(Collected data entries)
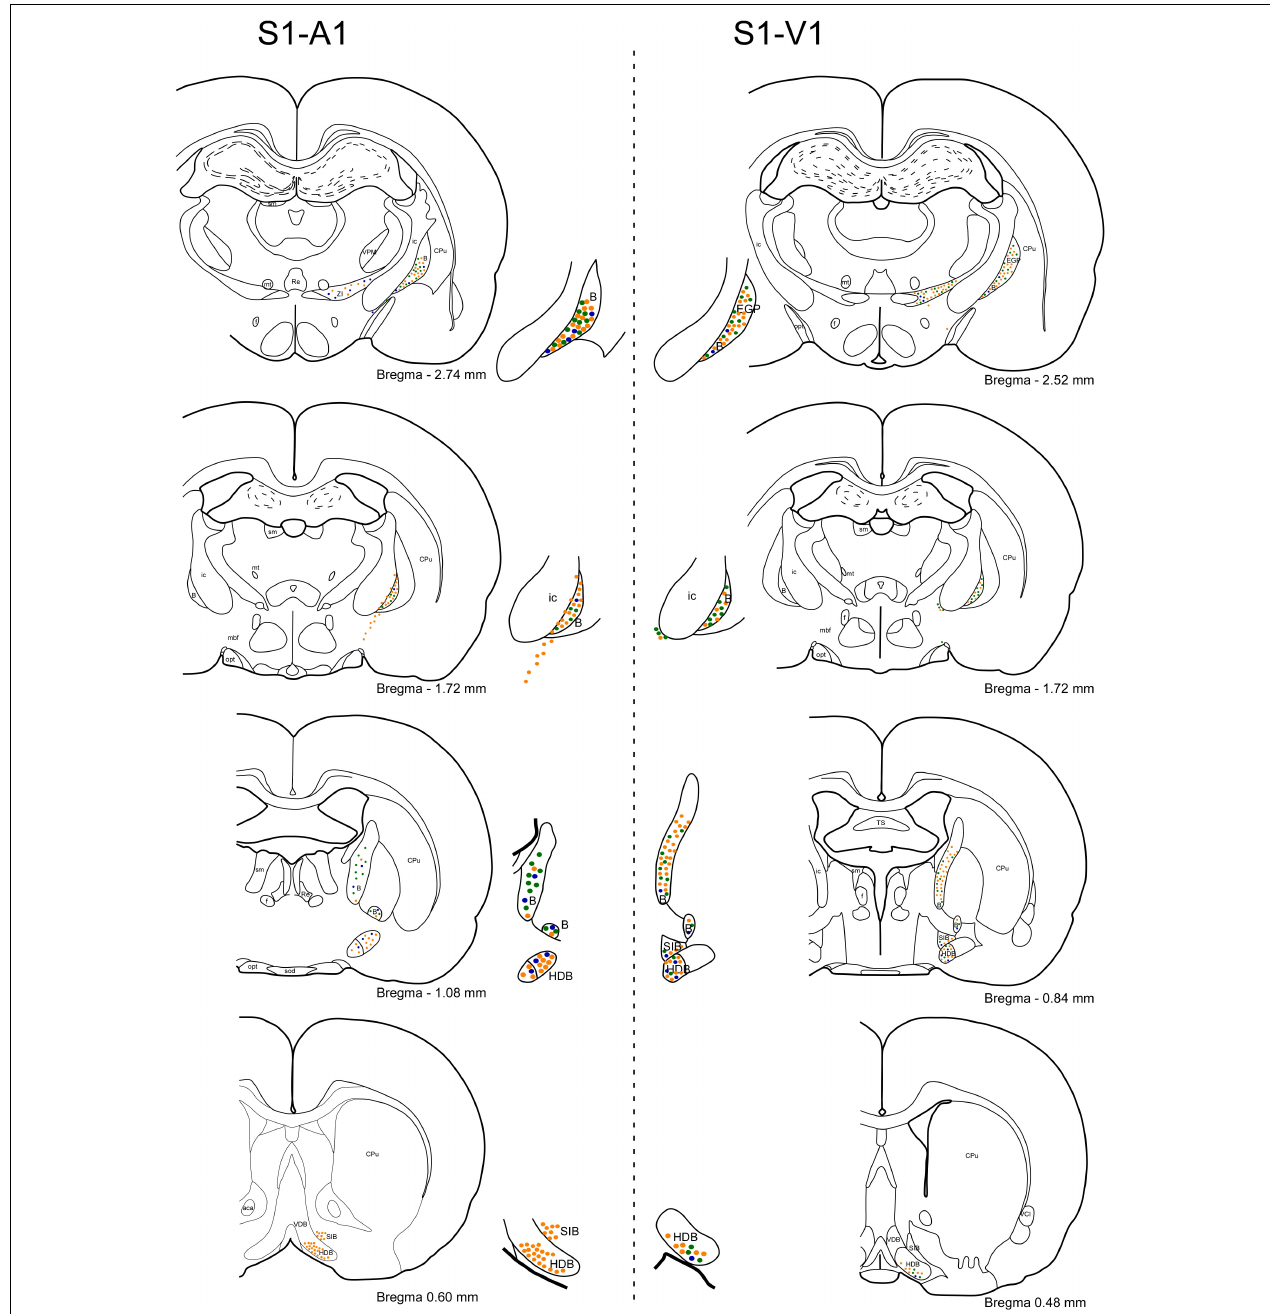
FIGURE 5 | Rostral to caudal schematic drawings of brain coronal sections of BF neurons projecting to S1, A1, and V1 cortices. Neurons projecting to S1 or/and A1 cortices are shown on the left column (o similar) of the figure and to S1 or/and V1 cortices on the right column of the figure. Neurons are depicted as: single-FG (orange, injection in S1), single-FB (blue; injection in A1), single-FB (blue; injection in V1), and double-labeled neurons (green). Notice the different location in the BF nuclei of neurons projecting to S1, A1, or V1 cortices. 3V, 3rd ventricle; aca, anterior commissure; CPu, caudate putamen; EGP, external globus pallidus; Re, reuniens thalamic nucleus; SIB, substantia innominate basal part; SO, supraoptic nucleus; VCl, ventral part of claustrum.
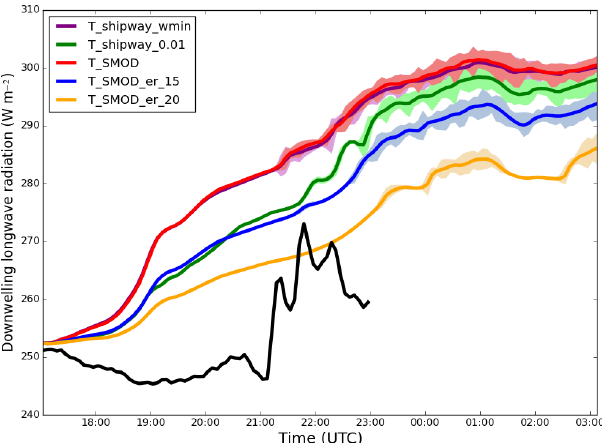
Figure 8. Time series of the downwelling longwave radiation (Wm − 2 ) at a 2m altitude. Purple – T_shipway_wmin; green – T_shipway_0.01; red – T_SMOD; blue – T_SMOD_er_15; orange – T_SMOD_er_20; black – observations. The minimum and maxi- mum downwelling longwave radiation are marked on the figure by the shaded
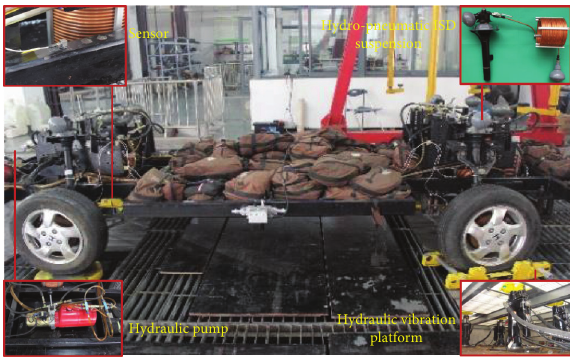
Figure 9: Vehicle test system for hydro-pneumatic suspensions. Table 7: Test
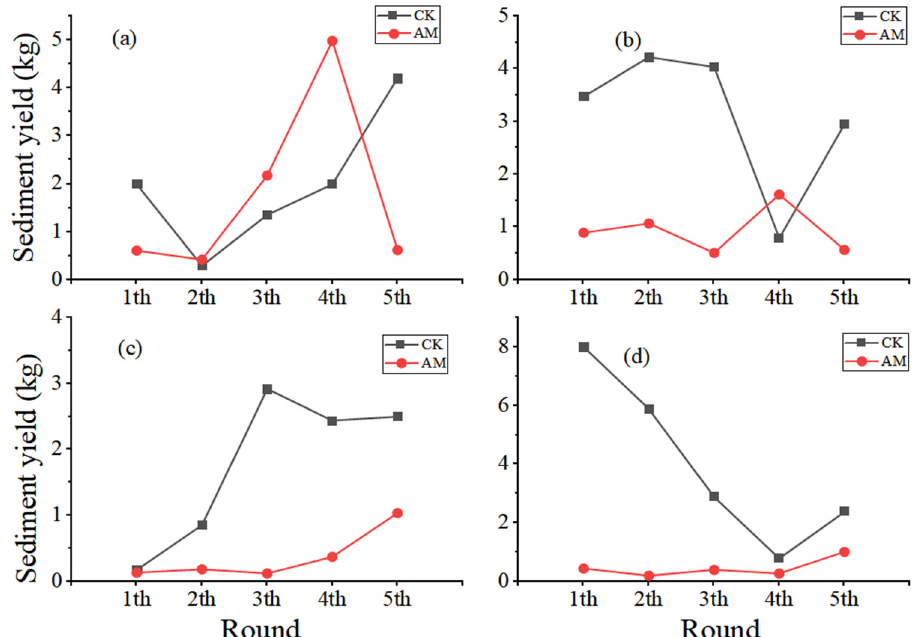
Figure 2. Variation in sediment yield in different soil troughs under simulated scouring in ( a ) Cynodon dactylon , ( b ) Lotus corniculatus , ( c ) Zoysia japonica , and ( d ) Astragalus sinicus .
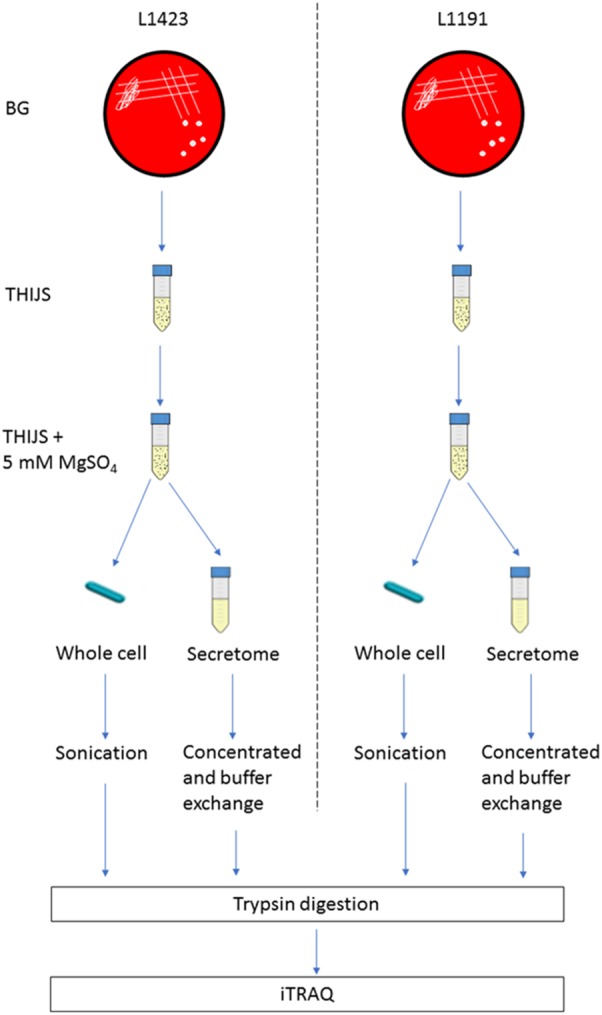
Experimental design of iTRAQ experiment. L1423 and L1191 were grown simultaneously in parallel on BG plates. Pure small, hemolytic Bvg+ colonies were then inoculated into THIJS and then into THIJS + 5 mM MgSO4. After 12 h incubation, the whole cell was sonicated and the secretome concentrated. Protein samples were then digested and labeled with iTRAQ reagents.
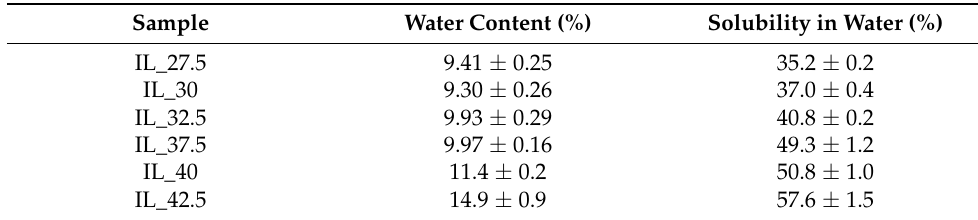
Table 1. Hydration properties of the sheets studied.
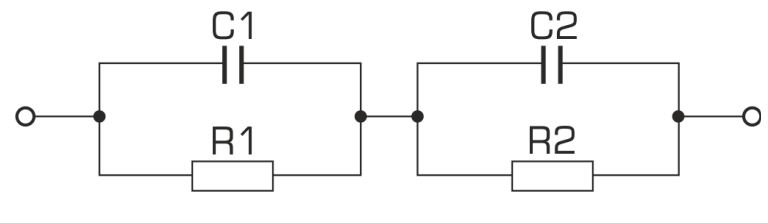
Figure 7. Electric equivalent RC system.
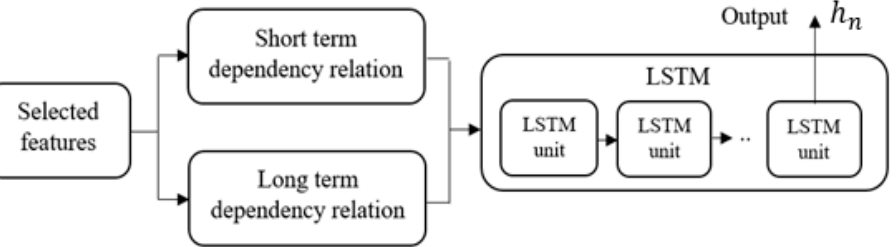
Figure 6. Structure of the LSTM classifier.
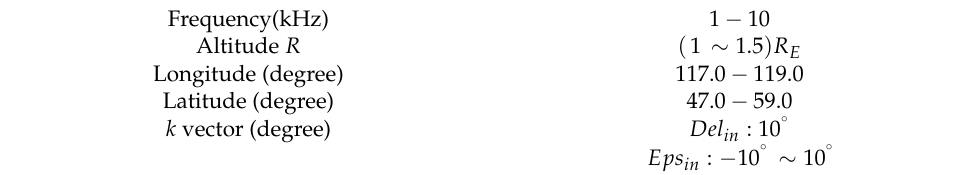
Table 1. Initial conditions of ray path for the first event.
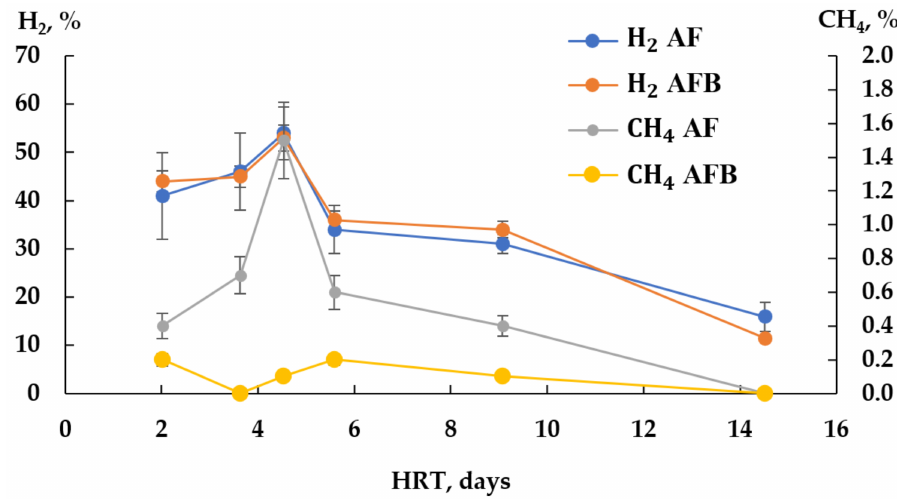
Figure 4. The concentration of hydrogen and methane in the biogas depending on hydraulic retention time (HRT).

**Instructions for the task**
Please copy every line in the entries where "green" appears.

**Final answer**
FIGURE 5 | Rostral to caudal schematic drawings of brain coronal sections of BF neurons projecting to S1, A1, and V1 cortices. Neurons projecting to S1 or/and A1 cortices are shown on the left column (o similar) of the figure and to S1 or/and V1 cortices on the right column of the figure. Neurons are depicted as: single-FG (orange, injection in S1), single-FB (blue; injection in A1), single-FB (blue; injection in V1), and double-labeled neurons (green). Notice the different location in the BF nuclei of neurons projecting to S1, A1, or V1 cortices. 3V, 3rd ventricle; aca, anterior commissure; CPu, caudate putamen; EGP, external globus pallidus; Re, reuniens thalamic nucleus; SIB, substantia innominate basal part; SO, supraoptic nucleus; VCl, ventral part of claustrum.
Figure 8. Time series of the downwelling longwave radiation (Wm − 2 ) at a 2m altitude. Purple – T_shipway_wmin; green – T_shipway_0.01; red – T_SMOD; blue – T_SMOD_er_15; orange – T_SMOD_er_20; black – observations. The minimum and maxi- mum downwelling longwave radiation are marked on the figure by the shaded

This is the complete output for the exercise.